Так сталось и с нашей Родиной, которая под руководством нашего кормчего спала. Нам сонным отрубили одну руку, захватив территорию до Волги.
Мы воевали с фашисткой Германией с одной рукой. Можно представить, если бы мы в полной боеготовности встретили вторжение немцев — с двумя руками. Несомненно, как пишет Симонов, возможно 41 года и не было бы.
В 1943 году глубоко эшелонировав оборону под Курском, немце со своими «Тиграми» и «пантерами» захлебнулись, не пройдя дальше в глубину обороны 12-30 км. Но это сталось тогда, когда Сталин разрешил генералам мыслить творчески. Такого разрешения они не имели перед вторжением немцев.
Маршал Баграмян И.Х. пишет, что ни Нарком обороны Тимошенко, ни начальник ген.штаба Жуков не имели ни малейшего представления о начавшейся компании 41 года. Чем инным можно объяснить содержание телеграмы, которую они направили в адрес командующего Киевским военным округом — «Выбросить вторгшиеся группы немцев, границу не переходить, бомбовые удары наносить не более чем на 100 км в глубину»
Финская кампания окрылила Гитлера и не потому, что наши генералы были ограничены в оперативном мышлении, а потому, что в силу ужасных по своих размерам и последствиям репрессиям, они были до предела скованы в инициативе, если хотите парализованы.
Я лично не могу вменять вину Жукову, Тимошенко то, что они не дали соответствующих распоряжений войскам о готовности. Дать такое распоряжение это означало — ослушаться Сталина и соответственно принести себя в жертву. Отданное же распоряжение определенно было бы отменено.
После военные массовые репрессии победителе ни как не воспринимаются нормально мыслящим человеком. Известно что, всех оставшихся в живых героев Брестской крепости вызволил из тюрем и лагерей писатель С.С. Смирнов, но это им было сделано не при жизни Сталина, а после его смерти.
На фоне всего пережитого и виденного мне представляется крайне странным, когда находятся читатели, скучающие по репрессиям Сталина.
Только массовый ратный и трудовой подвиг народа позволили оправдаться от шока внезапного нападения Гитлера, а затем собравшись с силами изгнать, разгромить захватчиков, освободить народы от порабощения.
P.S. Вопрос о жертвах в войне так же требует уточнения. Если учесть, что в стране было 190 миллионов населения — 50 миллионов семей, то наши потери составили не 20 миллионов, а значительно больше. Но сколько? И в этом вопросе должна прозвучать правда.
С уважением Ратушный Г.А.
Примечания
↑1. Орфография и пунктуация оригинала сохранены во всех цитатах из писем.
↑2. Сандомирская И. «Наивное письмо» пятнадцать лет спустя, или На смерть соавтора // Неприкосновенный запас. № 82 (2/2012).
↑3. Письмо в редакцию журнала «Юность».
↑4. Боярских Е.Г. «Меня родило перестроечное время»: судьба и эпоха в дневниковых записях 1986–1992 гг. // Современность в зеркале рефлексии: язык — культура — образование: Международная научная конференция, посвященная 90-летию Иркутского государственного университета и факультета филологии и журналистики: материалы. Иркутск, 2009. С. 624–632.
↑5. Арутюнова Н.Д. Истина и этика // Логический анализ языка. Истина и истинность в языке. М., 1995. С. 7–23.
↑6. Богданов К.А. Vox populi: Фольклорные жанры советской культуры. М., 2009.
↑7. Над словом «ускорению» приписка — вероятно, рукой автора — слово «оптимиста».
↑8. Так в тексте. Видимо, опечатка.
↑9. Две строки вычеркнуты, приписка: Страдают дети. Мы за сухой закон Все матери на свете.
↑10. Приписка «Так».
Источник: Письма об истории и для истории. 1988–1990 годы. Коллективная монография / Е.Г. Боярских, Е.Н. Иванова, Т.П. Кальянова, С.Г. Карнаухов, М.Я. Рожанский, С.Ф. Шмидт // Под общей редакцией М.Я. Рожанского. Иркутск, 2014. С. 155–185.

● **Что требуется**: Кто, согласно отрывку, вызволил из тюрем и лагерей всех оставшихся в живых героев Брестской крепости? Данные к этому заданию никакого отношения не имеют.

● **Имеющиеся данные**:
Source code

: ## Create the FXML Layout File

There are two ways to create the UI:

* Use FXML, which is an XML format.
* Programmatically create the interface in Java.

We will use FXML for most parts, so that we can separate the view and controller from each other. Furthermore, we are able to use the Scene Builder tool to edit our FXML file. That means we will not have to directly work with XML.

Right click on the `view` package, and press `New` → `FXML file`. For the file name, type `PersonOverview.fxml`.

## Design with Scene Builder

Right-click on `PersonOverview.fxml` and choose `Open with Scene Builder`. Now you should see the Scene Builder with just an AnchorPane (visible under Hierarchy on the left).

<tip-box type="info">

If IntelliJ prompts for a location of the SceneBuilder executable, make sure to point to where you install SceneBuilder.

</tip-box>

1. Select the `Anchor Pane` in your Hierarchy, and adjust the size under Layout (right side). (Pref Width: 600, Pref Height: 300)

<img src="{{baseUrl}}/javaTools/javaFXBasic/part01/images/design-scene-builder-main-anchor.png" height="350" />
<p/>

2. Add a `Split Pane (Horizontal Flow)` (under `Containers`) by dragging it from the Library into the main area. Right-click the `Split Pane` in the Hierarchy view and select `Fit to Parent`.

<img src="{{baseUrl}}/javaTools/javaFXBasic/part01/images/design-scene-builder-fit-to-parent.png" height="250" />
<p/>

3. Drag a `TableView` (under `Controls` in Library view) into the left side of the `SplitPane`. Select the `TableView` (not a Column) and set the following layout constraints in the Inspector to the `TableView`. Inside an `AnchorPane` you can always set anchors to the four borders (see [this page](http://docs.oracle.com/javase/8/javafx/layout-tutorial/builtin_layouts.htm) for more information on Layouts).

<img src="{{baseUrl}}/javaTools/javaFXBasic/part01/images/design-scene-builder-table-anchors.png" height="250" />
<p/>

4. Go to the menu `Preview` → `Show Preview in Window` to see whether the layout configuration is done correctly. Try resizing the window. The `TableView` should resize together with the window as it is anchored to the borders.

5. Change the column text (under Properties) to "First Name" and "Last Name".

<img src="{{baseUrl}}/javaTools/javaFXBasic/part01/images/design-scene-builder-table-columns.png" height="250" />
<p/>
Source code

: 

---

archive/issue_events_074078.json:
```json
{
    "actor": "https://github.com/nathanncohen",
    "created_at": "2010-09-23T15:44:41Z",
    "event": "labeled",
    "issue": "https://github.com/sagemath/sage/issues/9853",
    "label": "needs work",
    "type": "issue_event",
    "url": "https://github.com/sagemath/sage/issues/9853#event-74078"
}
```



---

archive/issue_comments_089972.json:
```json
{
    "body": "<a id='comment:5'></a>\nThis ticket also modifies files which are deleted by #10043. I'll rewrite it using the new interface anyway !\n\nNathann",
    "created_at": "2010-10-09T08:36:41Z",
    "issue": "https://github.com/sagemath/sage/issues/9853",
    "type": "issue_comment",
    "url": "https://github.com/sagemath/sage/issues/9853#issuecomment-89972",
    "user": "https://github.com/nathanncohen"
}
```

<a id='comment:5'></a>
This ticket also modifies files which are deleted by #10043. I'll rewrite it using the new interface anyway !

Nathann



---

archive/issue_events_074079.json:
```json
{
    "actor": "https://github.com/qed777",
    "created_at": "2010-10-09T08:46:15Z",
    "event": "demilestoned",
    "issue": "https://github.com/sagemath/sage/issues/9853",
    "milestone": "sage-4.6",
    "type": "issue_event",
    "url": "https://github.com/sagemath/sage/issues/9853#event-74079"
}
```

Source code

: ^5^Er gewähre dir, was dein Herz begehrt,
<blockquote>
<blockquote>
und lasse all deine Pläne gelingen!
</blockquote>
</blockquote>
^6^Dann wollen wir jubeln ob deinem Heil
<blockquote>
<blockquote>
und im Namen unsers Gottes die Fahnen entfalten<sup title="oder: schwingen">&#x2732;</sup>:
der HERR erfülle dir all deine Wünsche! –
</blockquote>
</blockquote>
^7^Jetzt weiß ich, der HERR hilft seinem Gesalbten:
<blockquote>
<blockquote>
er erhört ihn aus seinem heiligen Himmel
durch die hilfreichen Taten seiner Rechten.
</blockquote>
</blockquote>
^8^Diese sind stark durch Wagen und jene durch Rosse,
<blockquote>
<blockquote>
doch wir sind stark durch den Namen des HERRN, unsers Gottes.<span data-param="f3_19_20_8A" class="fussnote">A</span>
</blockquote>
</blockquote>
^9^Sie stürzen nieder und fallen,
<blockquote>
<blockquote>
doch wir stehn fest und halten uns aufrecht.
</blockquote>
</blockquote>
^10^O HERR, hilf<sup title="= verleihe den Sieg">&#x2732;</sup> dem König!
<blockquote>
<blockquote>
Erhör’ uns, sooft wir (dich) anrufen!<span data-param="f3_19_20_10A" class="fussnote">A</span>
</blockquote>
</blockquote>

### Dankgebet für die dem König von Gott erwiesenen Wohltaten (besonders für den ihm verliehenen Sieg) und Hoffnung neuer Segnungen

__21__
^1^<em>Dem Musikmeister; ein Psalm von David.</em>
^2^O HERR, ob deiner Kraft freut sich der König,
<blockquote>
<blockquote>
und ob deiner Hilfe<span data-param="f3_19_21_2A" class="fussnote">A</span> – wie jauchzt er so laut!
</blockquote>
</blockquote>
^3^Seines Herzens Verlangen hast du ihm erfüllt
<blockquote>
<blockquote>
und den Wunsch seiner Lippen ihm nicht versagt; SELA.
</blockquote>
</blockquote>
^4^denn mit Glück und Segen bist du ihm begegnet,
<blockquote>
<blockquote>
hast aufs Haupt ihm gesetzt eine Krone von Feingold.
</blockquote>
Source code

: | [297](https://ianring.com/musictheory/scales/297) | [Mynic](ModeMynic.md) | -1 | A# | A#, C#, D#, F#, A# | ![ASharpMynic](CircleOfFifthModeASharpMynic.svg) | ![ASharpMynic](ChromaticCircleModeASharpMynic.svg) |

● **Решение задачи**: Писатель С.С. Смирнов.